He was a programmer. Tall, soft-spoken, kept to himself. He frightened me a little. Especially when I had to pester him about looming deadlines.
And then I sat next to him for a year. We talked about our mutual California backgrounds, our kids, trips to Mexico, my cruise, his sailing and diving. We complained about work and made fun of co-workers. He went on a weight-loss plan with another co-worker. Every Friday they got out a scale and weighed themselves at his desk. He won most of the weeks' weigh-ins and he won overall. On our company river float I saw this guy on his paddle board. Tall, toned, muscular arms. Tan. Oh crap! That's my co-worker! Highly inappropriate. But, oh my.... He got bashful when I flirted with him.
I found out two weeks ago that he was in hospice. I was in complete disbelief. What? Who? What the hell are you talking about? He got sick soon after I was laid off, she said. She'd seen him, she said, and he was okay. He had accepted it. I did my bucket list, he told her. I heard the word "hospice" but it didn't register. It couldn't. I pictured him tall and tan on his paddle board. Is he going to be okay? No. That's what hospice means. He's dying.
I cried when I got home. I don't know why. We weren't that close, merely co-workers for a while. But he was a really great guy. And he was too young. 51 is not the time to die. Maybe it was the bucket list and being reminded to Live Life and Be Less Afraid.

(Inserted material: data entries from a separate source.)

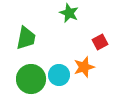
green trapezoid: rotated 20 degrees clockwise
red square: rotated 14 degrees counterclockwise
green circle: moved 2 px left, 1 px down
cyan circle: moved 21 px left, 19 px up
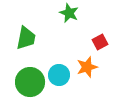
orange star: moved 3 px right
green circle: moved 1 px left, 3 px down
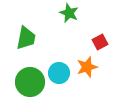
cyan circle: moved 2 px up
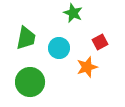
green star: moved 4 px right
cyan circle: moved 25 px up
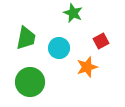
red square: moved 1 px right, 1 px up
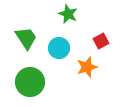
green star: moved 5 px left, 1 px down
green trapezoid: rotated 45 degrees counterclockwise
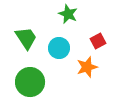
red square: moved 3 px left
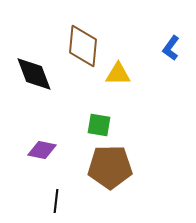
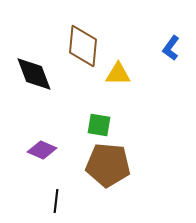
purple diamond: rotated 12 degrees clockwise
brown pentagon: moved 2 px left, 2 px up; rotated 6 degrees clockwise
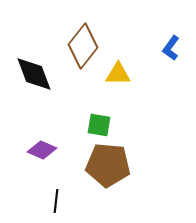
brown diamond: rotated 33 degrees clockwise
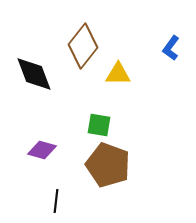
purple diamond: rotated 8 degrees counterclockwise
brown pentagon: rotated 15 degrees clockwise
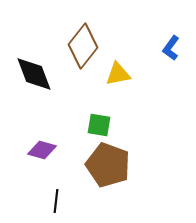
yellow triangle: rotated 12 degrees counterclockwise
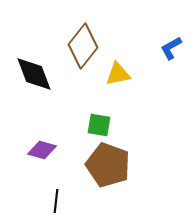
blue L-shape: rotated 25 degrees clockwise
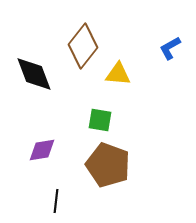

His funeral was today. People said things like Quiet Dignity. Protective. Competitive. "Evil" Steve. I didn't know him that well, but as they talked I thought, yeah. That's him. His daughter spoke about how he lived life to the fullest and how she will take advantage of every opportunity because of him. It was harder than I thought it would be, but I'm glad I was there.
To Steve's family, I'm sorry. And that is a gross understatement. There aren't enough words or flowers or casseroles to fill the void that he has left. Just know that he has touched countless lives and that his spirit will live on through each of these encounters.
To Steve, thank you for allowing me to be a small part of your life for a little while. You will not be forgotten.